The U.S. 5th Circuit Court voted 8-5 to not hear two BP appeals that were previously denied in March.  This decision could start up the oil spill claim payment process again, a process that has been stalled for almost eight months.

In March of this year, the 5th Circuit Court of Appeals, in a 2-1 vote, authorized payments on business economic loss claims and lifted an injunction preventing these payments.  BP’s goal is to stop payments to businesses attempting to recover money over the 2010 Gulf of Mexico oil spill. BP has argued that the Settlement has been misinterpreted allowing hundreds of businesses to be paid for losses unrelated to the oil spill that devastated the Gulf Coast in April 2010. In another appeal, BP argued that court-appointed claims administrator Patrick Juneau had improperly expanded the class of claimants covered by the settlement.

 After the three-panel decision in March, BP requested that the entire 5th Circuit rehear the case.  The 5th Circuit has voted 8-5 to let the March ruling stand, according to a court filing made public yesterday.

Maritime attorneys note that BP has been trying to wriggle out of its Settlement since last summer and was successful in staying the claims payments last fall.  As mentioned above, BP lost before the Fifth Circuit panel in March, but claims have not been paid for months.
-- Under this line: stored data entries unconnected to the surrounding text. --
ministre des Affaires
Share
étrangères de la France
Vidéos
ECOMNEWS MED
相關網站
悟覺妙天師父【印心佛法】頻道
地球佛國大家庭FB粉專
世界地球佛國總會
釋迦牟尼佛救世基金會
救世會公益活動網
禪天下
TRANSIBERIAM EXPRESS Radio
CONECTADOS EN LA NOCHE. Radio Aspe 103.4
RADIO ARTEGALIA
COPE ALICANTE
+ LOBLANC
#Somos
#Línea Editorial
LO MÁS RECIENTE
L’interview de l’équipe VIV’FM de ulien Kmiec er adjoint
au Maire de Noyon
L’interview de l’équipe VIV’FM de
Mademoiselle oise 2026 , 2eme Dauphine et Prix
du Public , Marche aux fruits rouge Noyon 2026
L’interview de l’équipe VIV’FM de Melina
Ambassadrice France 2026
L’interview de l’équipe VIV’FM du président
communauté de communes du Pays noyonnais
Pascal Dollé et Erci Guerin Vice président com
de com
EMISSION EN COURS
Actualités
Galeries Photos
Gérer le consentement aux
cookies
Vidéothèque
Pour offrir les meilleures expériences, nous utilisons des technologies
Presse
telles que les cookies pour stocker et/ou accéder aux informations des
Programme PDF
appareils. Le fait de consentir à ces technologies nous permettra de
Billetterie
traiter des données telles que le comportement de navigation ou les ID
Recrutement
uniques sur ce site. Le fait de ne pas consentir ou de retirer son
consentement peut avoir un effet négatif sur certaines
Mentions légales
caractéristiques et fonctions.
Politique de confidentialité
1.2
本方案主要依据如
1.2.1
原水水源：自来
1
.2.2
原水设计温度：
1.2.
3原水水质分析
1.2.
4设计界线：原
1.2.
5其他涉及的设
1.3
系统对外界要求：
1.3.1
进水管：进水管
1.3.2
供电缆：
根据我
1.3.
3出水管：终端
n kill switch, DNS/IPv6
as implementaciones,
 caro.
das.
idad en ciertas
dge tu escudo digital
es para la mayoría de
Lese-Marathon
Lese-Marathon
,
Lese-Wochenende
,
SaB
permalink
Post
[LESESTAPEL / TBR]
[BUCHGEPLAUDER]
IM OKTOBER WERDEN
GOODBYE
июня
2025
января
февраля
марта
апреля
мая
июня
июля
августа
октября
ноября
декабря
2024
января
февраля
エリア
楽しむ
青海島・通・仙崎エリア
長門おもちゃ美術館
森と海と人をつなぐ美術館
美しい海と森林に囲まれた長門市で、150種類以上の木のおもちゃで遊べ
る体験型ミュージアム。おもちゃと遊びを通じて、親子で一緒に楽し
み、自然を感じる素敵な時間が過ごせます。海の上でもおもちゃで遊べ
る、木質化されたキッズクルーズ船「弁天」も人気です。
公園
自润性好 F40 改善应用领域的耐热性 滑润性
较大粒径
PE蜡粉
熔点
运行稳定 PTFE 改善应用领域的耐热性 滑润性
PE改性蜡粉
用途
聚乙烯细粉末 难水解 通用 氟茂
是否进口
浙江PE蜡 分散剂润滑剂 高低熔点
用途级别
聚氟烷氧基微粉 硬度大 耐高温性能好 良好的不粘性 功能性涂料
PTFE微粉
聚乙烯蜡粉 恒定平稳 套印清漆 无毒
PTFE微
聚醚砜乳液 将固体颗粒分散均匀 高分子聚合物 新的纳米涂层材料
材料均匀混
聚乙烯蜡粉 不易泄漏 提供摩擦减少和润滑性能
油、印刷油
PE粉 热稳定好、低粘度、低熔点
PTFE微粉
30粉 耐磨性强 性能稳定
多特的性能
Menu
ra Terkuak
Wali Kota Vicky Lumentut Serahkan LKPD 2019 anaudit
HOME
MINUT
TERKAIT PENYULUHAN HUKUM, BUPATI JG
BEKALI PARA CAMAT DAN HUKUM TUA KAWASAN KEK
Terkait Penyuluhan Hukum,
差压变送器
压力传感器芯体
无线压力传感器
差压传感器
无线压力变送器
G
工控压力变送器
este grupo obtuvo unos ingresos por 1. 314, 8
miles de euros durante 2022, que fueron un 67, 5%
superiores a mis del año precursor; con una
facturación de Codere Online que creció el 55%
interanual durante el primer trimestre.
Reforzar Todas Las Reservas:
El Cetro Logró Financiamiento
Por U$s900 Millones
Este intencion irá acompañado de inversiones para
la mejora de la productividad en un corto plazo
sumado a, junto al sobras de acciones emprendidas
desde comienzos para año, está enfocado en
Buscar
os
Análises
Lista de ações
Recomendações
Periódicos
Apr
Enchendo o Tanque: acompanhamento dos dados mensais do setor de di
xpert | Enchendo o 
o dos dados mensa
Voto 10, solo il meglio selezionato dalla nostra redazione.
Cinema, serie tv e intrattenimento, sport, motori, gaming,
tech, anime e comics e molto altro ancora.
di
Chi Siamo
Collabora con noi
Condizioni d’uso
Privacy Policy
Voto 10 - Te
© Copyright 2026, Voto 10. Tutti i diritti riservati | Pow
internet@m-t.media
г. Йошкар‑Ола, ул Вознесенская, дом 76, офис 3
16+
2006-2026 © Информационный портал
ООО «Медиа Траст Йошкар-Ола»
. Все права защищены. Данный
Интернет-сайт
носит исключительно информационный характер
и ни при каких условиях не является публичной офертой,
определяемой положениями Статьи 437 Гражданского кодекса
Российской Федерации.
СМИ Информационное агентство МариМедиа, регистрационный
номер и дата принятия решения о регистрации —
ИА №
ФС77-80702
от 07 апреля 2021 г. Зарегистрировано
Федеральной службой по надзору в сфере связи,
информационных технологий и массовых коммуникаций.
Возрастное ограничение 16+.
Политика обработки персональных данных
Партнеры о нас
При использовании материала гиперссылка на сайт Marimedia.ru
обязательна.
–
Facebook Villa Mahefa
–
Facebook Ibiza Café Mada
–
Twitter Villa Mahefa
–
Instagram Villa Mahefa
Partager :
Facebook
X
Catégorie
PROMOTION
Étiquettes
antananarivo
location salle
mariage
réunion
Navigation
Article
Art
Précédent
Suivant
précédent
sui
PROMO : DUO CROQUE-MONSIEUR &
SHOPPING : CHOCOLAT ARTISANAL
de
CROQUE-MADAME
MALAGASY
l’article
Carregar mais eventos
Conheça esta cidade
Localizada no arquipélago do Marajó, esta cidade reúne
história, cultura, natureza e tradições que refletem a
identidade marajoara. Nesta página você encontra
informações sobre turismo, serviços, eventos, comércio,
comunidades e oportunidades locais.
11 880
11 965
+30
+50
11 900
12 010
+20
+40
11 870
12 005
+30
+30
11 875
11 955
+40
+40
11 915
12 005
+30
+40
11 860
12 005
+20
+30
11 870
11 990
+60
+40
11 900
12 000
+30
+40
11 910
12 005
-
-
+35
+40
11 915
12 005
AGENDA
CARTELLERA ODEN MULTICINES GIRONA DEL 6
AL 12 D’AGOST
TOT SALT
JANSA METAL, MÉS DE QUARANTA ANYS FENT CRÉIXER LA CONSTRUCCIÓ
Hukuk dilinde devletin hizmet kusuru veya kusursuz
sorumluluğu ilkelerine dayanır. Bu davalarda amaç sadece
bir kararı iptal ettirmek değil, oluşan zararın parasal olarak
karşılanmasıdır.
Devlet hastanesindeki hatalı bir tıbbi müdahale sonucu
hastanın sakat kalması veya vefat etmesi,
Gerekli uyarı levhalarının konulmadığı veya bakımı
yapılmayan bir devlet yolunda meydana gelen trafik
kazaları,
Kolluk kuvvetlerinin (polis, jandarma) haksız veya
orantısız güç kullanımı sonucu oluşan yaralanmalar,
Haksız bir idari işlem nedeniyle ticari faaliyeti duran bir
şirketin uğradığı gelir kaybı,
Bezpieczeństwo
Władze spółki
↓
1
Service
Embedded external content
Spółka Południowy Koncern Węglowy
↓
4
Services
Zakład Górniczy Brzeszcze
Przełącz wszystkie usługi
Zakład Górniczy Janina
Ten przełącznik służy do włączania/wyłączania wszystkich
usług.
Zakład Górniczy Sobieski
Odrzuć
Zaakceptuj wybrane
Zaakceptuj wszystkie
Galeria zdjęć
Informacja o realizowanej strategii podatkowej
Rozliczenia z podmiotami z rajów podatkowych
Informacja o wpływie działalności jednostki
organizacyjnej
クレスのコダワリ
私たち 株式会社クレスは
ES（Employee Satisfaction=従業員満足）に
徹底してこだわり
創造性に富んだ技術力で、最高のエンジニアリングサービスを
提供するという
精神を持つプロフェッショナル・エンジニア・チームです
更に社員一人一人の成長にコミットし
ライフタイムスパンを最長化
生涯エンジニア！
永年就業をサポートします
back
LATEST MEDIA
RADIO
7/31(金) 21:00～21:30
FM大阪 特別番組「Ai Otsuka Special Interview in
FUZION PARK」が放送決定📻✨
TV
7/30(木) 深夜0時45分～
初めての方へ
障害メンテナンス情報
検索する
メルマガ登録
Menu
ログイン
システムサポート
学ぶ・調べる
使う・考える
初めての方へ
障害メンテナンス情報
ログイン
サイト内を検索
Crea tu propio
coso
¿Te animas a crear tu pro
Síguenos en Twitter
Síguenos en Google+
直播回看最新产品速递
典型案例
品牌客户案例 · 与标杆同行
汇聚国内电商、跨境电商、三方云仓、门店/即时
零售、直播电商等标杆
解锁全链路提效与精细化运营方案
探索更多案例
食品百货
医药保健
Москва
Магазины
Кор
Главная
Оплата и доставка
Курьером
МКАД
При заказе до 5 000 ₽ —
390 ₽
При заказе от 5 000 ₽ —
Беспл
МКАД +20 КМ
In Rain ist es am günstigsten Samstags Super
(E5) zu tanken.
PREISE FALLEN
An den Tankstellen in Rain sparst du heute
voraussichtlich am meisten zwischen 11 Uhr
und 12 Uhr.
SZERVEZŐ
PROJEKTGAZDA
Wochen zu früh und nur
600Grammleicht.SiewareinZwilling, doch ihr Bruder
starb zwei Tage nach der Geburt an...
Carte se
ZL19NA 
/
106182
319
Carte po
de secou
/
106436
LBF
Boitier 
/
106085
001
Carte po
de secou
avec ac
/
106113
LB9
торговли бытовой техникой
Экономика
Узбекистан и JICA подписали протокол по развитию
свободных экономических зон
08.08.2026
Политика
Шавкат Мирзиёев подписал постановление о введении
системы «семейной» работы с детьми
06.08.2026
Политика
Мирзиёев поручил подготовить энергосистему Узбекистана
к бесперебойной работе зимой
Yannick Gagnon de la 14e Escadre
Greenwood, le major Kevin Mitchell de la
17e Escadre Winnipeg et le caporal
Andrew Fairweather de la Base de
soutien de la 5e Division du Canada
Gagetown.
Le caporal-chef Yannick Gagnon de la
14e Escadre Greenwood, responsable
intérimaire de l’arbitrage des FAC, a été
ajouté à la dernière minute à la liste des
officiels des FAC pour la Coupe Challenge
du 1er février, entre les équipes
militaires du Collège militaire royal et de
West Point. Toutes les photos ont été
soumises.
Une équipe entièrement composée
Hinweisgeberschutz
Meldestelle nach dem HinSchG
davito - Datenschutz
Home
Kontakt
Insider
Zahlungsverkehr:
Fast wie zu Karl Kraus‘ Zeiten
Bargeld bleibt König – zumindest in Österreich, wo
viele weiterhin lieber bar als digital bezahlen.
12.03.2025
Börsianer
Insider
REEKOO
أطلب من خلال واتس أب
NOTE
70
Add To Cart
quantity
On Monday, the appeals court held that BP agreed to terms that clearly set up a formula to establish whether a business claimant suffered from the oil spill, and this formula avoids having to check if each individual business’ losses were really due to the spill or not. The majority ruled that the formula “was the compromise reached by the parties on how an extremely difficult part of the claims process was to be handled” and  Juneau’s interpretation “simply states that the compromise still controls even when its accuracy as a substitute for direct evidence of causation as to a particular claim is questionable.”

 BP was originally accepting of the “false positives” saying that they were “inevitable,” however, it changed its position later on, arguing that claimants should have to prove that the Spill, and not something else, caused their losses.

Judge Edith Clement dissented stating, “today the court approves a class action settlement agreement that permits payment for economic losses without regard to whether such losses resulted or may have resulted from a cause other than the Deepwater Horizon oil spill. Left intact, our holdings funnel BP’s cash into the pockets of undeserving non-victims. These are certainly absurd results. And despite our colleagues’ continued efforts to shift the blame for these absurdities to BP’s lawyers, it remains the fact that we are party to this fraud….”

BP’s Vice President expressed the company’s disappointment in the decision stating that it plans to further explore its legal options. Based on previous statements made by BP’s Appellate lawyer, BP will likely take the case to the U.S. Supreme Court.

According to an Eyewitness News Report, the District Court’s injunction could be lifted in seven days, when something called the “mandate” related to the denial of rehearing is issued. But BP could also keep the stay in place by going to the Supreme Court and preventing the mandate from being issued.